Families feed the societies where their centrality is recognized and supported – to the benefit of both the family and the society.
But in the new social order being promoted in America today, family is being replaced by government as the central unit of society.
Under this structure, family is defined as any group of people who come together in a supportive environment, however temporary that group may be. The traditional family ties of blood, marriage or adoption would either be discarded or diluted to allow for any group of individuals to self-define as a family.
In this structure, individuals would be connected to the government. Government ties people to it through conditions of dependence and regulation and ignorance. People do not bond to the government, so they must be tied to it. These conditions create that tie.

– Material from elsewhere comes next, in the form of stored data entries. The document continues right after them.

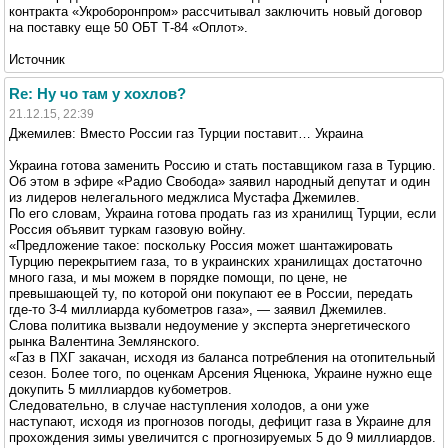
контракта «Укроборонпром» рассчитывал заключить новый договор
на поставку еще 50 ОБТ Т-84 «Оплот».
Источник
Re: Ну чо там у хохлов?
21.12.15, 22:39
Джемилев: Вместо России газ Турции поставит… Украина
Украина готова заменить Россию и стать поставщиком газа в Турцию.
Об этом в эфире «Радио Свобода» заявил народный депутат и один
из лидеров нелегального меджлиса Мустафа Джемилев.
По его словам, Украина готова продать газ из хранилищ Турции, если
Россия объявит туркам газовую войну.
«Предложение такое: поскольку Россия может шантажировать
Турцию перекрытием газа, то в украинских хранилищах достаточно
много газа, и мы можем в порядке помощи, по цене, не
превышающей ту, по которой они покупают ее в России, передать
где-то 3-4 миллиарда кубометров газа», — заявил Джемилев.
Слова политика вызвали недоумение у эксперта энергетического
рынка Валентина Землянского.
«Газ в ПХГ закачан, исходя из баланса потребления на отопительный
сезон. Более того, по оценкам Арсения Яценюка, Украине нужно еще
докупить 5 миллиардов кубометров.
Следовательно, в случае наступления холодов, а они уже
наступают, исходя из прогнозов погоды, дефицит газа в Украине для
прохождения зимы увеличится с прогнозируемых 5 до 9 миллиардов.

Government programs and policies separate the members of a family from each other. Then the state can put barriers between them, creating isolation and forcing each individual to work directly with the state. Government is not compassionate, so individuals must deal with the might of the state when problems arise, even if "might" is not the most appropriate response to the problem.
Government does not acknowledge a higher power. In a society where government is the central entity, the state seeks to prevent citizens from recognizing a divine Creator. Hence, in every major confrontation between believers and non-believers, the "theology" of the non-believers prevails.
In the wagon wheel analogy, government is a dark center. It produces no life. It creates no goods or services. It generates no wealth. Instead, it pulls life and wealth from the larger society down the spokes of the wheel with an insatiable appetite.
In a government centered society, the government will eventually devour everything in its ever increasing reach – destroying itself and the larger society in the process.
So, do we want to be the center of America’s society to be the family or the government?
America’s future will be determined by our answer to that one, central question.